(Data supplied begins)
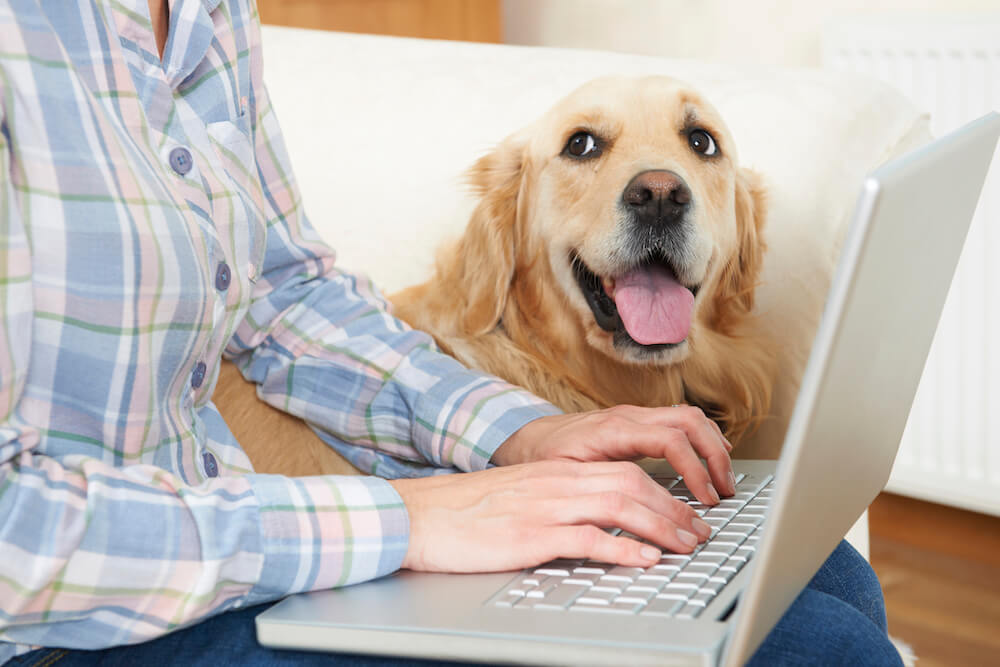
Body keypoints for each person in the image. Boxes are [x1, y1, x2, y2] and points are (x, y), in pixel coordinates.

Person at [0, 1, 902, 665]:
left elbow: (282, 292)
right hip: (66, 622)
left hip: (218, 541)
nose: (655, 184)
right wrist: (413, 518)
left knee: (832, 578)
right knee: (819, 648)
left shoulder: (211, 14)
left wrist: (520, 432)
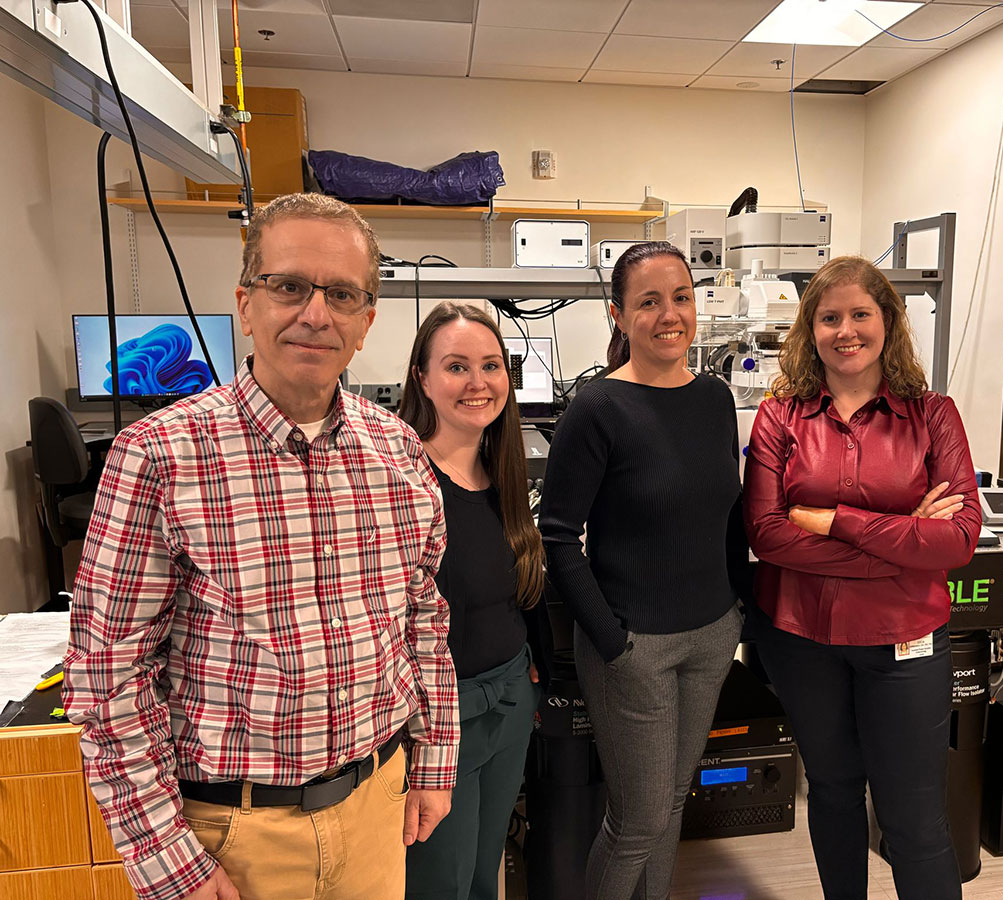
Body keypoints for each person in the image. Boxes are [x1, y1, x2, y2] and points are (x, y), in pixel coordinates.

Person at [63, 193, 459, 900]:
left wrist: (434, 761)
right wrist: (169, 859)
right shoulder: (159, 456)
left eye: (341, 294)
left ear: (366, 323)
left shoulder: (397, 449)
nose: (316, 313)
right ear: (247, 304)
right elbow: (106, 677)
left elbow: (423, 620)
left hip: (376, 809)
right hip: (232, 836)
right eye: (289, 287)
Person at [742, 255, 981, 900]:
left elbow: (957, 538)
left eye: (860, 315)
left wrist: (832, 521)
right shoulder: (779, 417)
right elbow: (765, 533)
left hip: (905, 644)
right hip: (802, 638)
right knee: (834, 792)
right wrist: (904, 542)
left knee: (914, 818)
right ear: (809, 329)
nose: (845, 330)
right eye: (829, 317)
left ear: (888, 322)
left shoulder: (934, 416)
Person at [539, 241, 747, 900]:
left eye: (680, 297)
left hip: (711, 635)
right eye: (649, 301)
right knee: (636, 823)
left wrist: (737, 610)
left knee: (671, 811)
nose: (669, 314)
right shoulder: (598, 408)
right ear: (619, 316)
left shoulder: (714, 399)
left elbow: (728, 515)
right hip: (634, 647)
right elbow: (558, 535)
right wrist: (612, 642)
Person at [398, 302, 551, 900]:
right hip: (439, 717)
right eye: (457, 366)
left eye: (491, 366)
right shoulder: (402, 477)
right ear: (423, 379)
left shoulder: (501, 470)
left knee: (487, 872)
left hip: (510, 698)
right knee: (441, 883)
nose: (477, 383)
(Data supplied ends)
Task statement >> Each line that contains the string "elbow" should be copied from the data above.

Exercise output >>
left elbow: (282, 292)
right elbow: (106, 677)
left elbow: (423, 620)
left elbow: (957, 538)
right elbow: (765, 533)
left elbow: (728, 515)
right elbow: (558, 535)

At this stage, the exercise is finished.